Слава расхохотался пуще прежнего. Глупости говорю, что ли. Замялся, стою, жду ответа.

— Нет, конечно! Тот сам бежал.

Я промолчал и прислонился к перилам, стараясь найти связь. Но сколько я ни бился, всё казалось поначалу вздором. Видимо потому, начинаю размышлять, что солидарность — штука по себе странная: мы нередко оказываемся в одной бездне и яростно идём друг на друга. А пройдут десятки лет, и запоминается только то, что все мы были в одной бездне.

Слава достал табак, фильтры и старательно закручивает сигарету. Мелкая моторика даётся ему нелегко — пальцы дрожат.

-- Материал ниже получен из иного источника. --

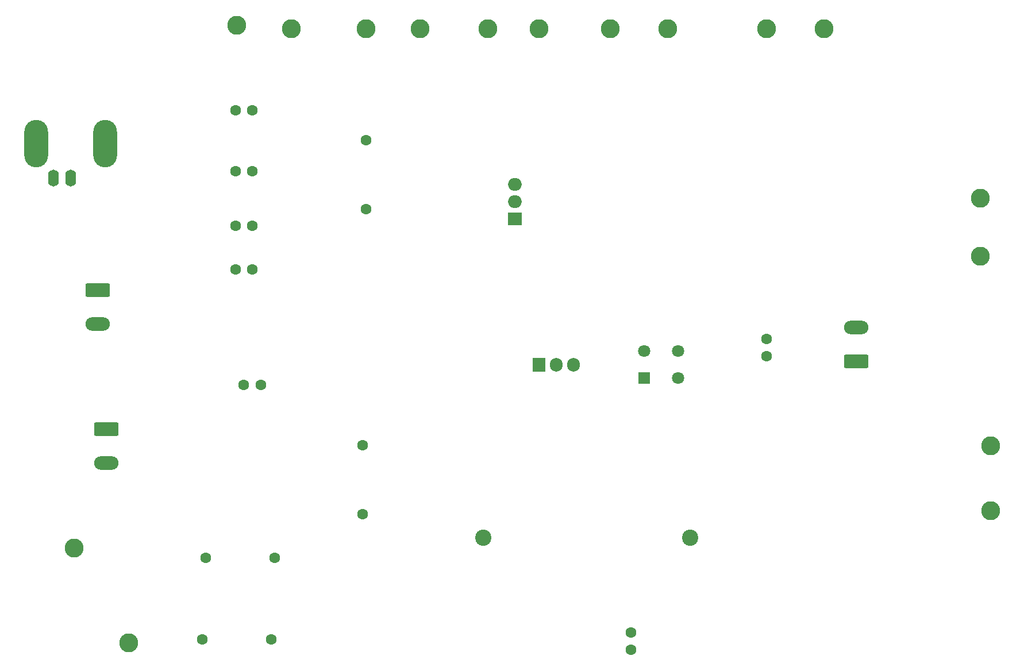
<source format=gbs>
%TF.GenerationSoftware,KiCad,Pcbnew,9.0.4*%
%TF.CreationDate,2025-10-14T11:36:06-05:00*%
%TF.ProjectId,Prelab7,5072656c-6162-4372-9e6b-696361645f70,rev?*%
%TF.SameCoordinates,Original*%
%TF.FileFunction,Soldermask,Bot*%
%TF.FilePolarity,Negative*%
%FSLAX46Y46*%
G04 Gerber Fmt 4.6, Leading zero omitted, Abs format (unit mm)*
G04 Created by KiCad (PCBNEW 9.0.4) date 2025-10-14 11:36:06*
%MOMM*%
%LPD*%
G01*
G04 APERTURE LIST*
G04 Aperture macros list*
%AMRoundRect*
0 Rectangle with rounded corners*
0 $1 Rounding radius*
0 $2 $3 $4 $5 $6 $7 $8 $9 X,Y pos of 4 corners*
0 Add a 4 corners polygon primitive as box body*
4,1,4,$2,$3,$4,$5,$6,$7,$8,$9,$2,$3,0*
0 Add four circle primitives for the rounded corners*
1,1,$1+$1,$2,$3*
1,1,$1+$1,$4,$5*
1,1,$1+$1,$6,$7*
1,1,$1+$1,$8,$9*
0 Add four rect primitives between the rounded corners*
20,1,$1+$1,$2,$3,$4,$5,0*
20,1,$1+$1,$4,$5,$6,$7,0*
20,1,$1+$1,$6,$7,$8,$9,0*
20,1,$1+$1,$8,$9,$2,$3,0*%
G04 Aperture macros list end*
%ADD10C,2.800000*%
%ADD11C,1.600000*%
%ADD12RoundRect,0.250000X1.550000X-0.750000X1.550000X0.750000X-1.550000X0.750000X-1.550000X-0.750000X0*%
%ADD13O,3.600000X2.000000*%
%ADD14RoundRect,0.250000X-1.550000X0.750000X-1.550000X-0.750000X1.550000X-0.750000X1.550000X0.750000X0*%
%ADD15C,2.400000*%
%ADD16R,1.905000X2.000000*%
%ADD17O,1.905000X2.000000*%
%ADD18R,2.000000X1.905000*%
%ADD19O,2.000000X1.905000*%
%ADD20O,1.600000X2.500000*%
%ADD21O,3.500000X7.000000*%
%ADD22R,1.800000X1.800000*%
%ADD23C,1.800000*%
G04 APERTURE END LIST*
D10*
%TO.C,GND_T8*%
X69500000Y-148000000D03*
%TD*%
D11*
%TO.C,C3*%
X89000000Y-110000000D03*
X86500000Y-110000000D03*
%TD*%
D10*
%TO.C,V_1L_T7*%
X196500000Y-119000000D03*
%TD*%
%TO.C,Vout_T6*%
X195000000Y-82500000D03*
%TD*%
D12*
%TO.C,Vout1*%
X176722500Y-106500000D03*
D13*
X176722500Y-101500000D03*
%TD*%
D10*
%TO.C,Vin_T1*%
X85500000Y-57000000D03*
%TD*%
D14*
%TO.C,Vin1*%
X65000000Y-96000000D03*
D13*
X65000000Y-101000000D03*
%TD*%
D11*
%TO.C,R5*%
X104000000Y-129080000D03*
X104000000Y-118920000D03*
%TD*%
%TO.C,R4*%
X104500000Y-84080000D03*
X104500000Y-73920000D03*
%TD*%
%TO.C,R3*%
X80920000Y-135500000D03*
X91080000Y-135500000D03*
%TD*%
%TO.C,R2*%
X80420000Y-147500000D03*
X90580000Y-147500000D03*
%TD*%
D15*
%TO.C,R1*%
X121755000Y-132500000D03*
X152235000Y-132500000D03*
%TD*%
D16*
%TO.C,Q2*%
X130000000Y-107000000D03*
D17*
X132540000Y-107000000D03*
X135080000Y-107000000D03*
%TD*%
D18*
%TO.C,Q1*%
X126420000Y-85500000D03*
D19*
X126420000Y-82960000D03*
X126420000Y-80420000D03*
%TD*%
D10*
%TO.C,PWM_T3*%
X122500000Y-57500000D03*
%TD*%
D20*
%TO.C,PWM1*%
X61000000Y-79550000D03*
D21*
X55920000Y-74470000D03*
D20*
X58460000Y-79550000D03*
D21*
X66080000Y-74470000D03*
%TD*%
D10*
%TO.C,OPAMP_OUT_T8*%
X61500000Y-134000000D03*
%TD*%
%TO.C,LOW_Vds_T5*%
X163500000Y-57500000D03*
%TD*%
%TO.C,LOWDR_T4*%
X140500000Y-57500000D03*
%TD*%
D22*
%TO.C,L1*%
X145500000Y-109000000D03*
D23*
X150500000Y-109000000D03*
X145500000Y-105000000D03*
X150500000Y-105000000D03*
%TD*%
D10*
%TO.C,GND_T7*%
X196500000Y-128500000D03*
%TD*%
%TO.C,GND_T6*%
X195000000Y-91000000D03*
%TD*%
%TO.C,GND_T5*%
X172000000Y-57500000D03*
%TD*%
%TO.C,GND_T4*%
X149000000Y-57500000D03*
%TD*%
%TO.C,GND_T3*%
X130000000Y-57500000D03*
%TD*%
%TO.C,GND_T2*%
X112500000Y-57500000D03*
%TD*%
%TO.C,GND_T1*%
X93500000Y-57500000D03*
%TD*%
D11*
%TO.C,C7*%
X85250000Y-93000000D03*
X87750000Y-93000000D03*
%TD*%
%TO.C,C6*%
X85250000Y-86500000D03*
X87750000Y-86500000D03*
%TD*%
%TO.C,C5*%
X85250000Y-78500000D03*
X87750000Y-78500000D03*
%TD*%
%TO.C,C4*%
X143500000Y-149000000D03*
X143500000Y-146500000D03*
%TD*%
%TO.C,C2*%
X163500000Y-105750000D03*
X163500000Y-103250000D03*
%TD*%
%TO.C,C1*%
X85250000Y-69500000D03*
X87750000Y-69500000D03*
%TD*%
D10*
%TO.C,10V_T2*%
X104500000Y-57500000D03*
%TD*%
D14*
%TO.C,10VD1*%
X66277500Y-116500000D03*
D13*
X66277500Y-121500000D03*
%TD*%
M02*

</source>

— Никак не привыкну, — бросил он себе под нос, неуклюже теребя и скатывая табак, и я почти сочувственно смотрю на этот процесс. — Никак не привыкну: сына похоронил. Годом позже — жену. Сам живуч, как уличный пёс: хромаю, отхаркиваю, мать её, кровью, но жить буду. Вот когда дрожащими руками набираешь скорую, не приезжают. А как сам подохнуть хочешь, так вы, мол, гражданин, жить ещё будете. Сволочи.

Прикурил, наконец. Молчит.

Подлетел желтоглазый, тоже накричал своего, наболевшего. Крыльями для убедительности потряс и прошёлся по перилам прямо к нам.

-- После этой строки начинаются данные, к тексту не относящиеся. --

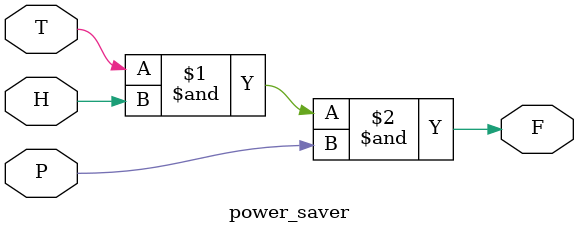
<source format=v>



// Generated by Quartus Prime Version 16.0 (Build Build 211 04/27/2016)
// Created on Fri Sep 23 11:46:32 2016

//  Module Declaration
module power_saver
(
// {{ALTERA_ARGS_BEGIN}} DO NOT REMOVE THIS LINE!
P, T, H, F
// {{ALTERA_ARGS_END}} DO NOT REMOVE THIS LINE!
);
// Port Declaration

// {{ALTERA_IO_BEGIN}} DO NOT REMOVE THIS LINE!
input P;
input T;
input H;
output F;
// {{ALTERA_IO_END}} DO NOT REMOVE THIS LINE!



assign F = T & H & P;



endmodule

</source>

— Ну вот смотри: наглые, как черти, — выпалил он. — Всего им мало. Бывает, утром проснусь, открываю окно. И вмиг один из этих как залетит, крыльями замашет, шума наведёт. А комната — три на три. Вдвоём уже тесно и как-то нервно. А он такими жёлтыми глазищами как посмотрит на тебя, прямо в душу. Без жалости. Но в душу. И ты его жалеешь, а за что — сам себе не ответишь.

Слава отошёл, скинул наспех выкуренную сигарету в контейнер и вернулся. Складывает молча компакт-диски в рюкзак, потом встаёт, оборачивается к воде и прислоняется локтями к перилам. Смотрит на пришвартованную рыбацкую лодку по имени «Freiheit»[4], отчего-то улыбается. А мне думается: если жить не хочешь, что останавливает тебя покончить со всем этим? Страх умирания? Или хочется, чтобы тебя ещё немного пожалели?

— Когда в Афгане служил, видел, как напалмом обливали людей, деревни сжигали их. Сам без колебаний в огонь лез. Все вокруг твердили: убьют, мол, за правое дело в рай пойдёшь. Я думал, вот-блять, в преисподнюю эту душманскую лезешь, будто это портал в рай. И знаешь, отчего-то было гадко стараться его заслужить. Я жизнь хотел заслужить. К сыну новорождённому хотел. А не всё это расчеловечивание оправдывать, — Слава затянулся, небрежно выпустил в сторону дым. — Страшно перестать помнить, понимаешь. Кто, если не я. Петля — не решение, нет. Важно ведь помнить. Из последних сил. А в сырую землю — проще некуда.

Я молчал. Отвечать было нечего. Да и незачем. Вот Слава снова насвистывает всё ту же мелодию, и снова совсем как мой дед, когда тот стоял у окна. А прищур такой же, и будто сейчас из-за угла покажется сборщик металлолома на старом москвиче. И вот он, наконец, завернул во двор. Машина сдавлена под тяжёлой грудой списанной рухляди на крыше, осевшие пружины едва ли не бьют подвеску о выбоины.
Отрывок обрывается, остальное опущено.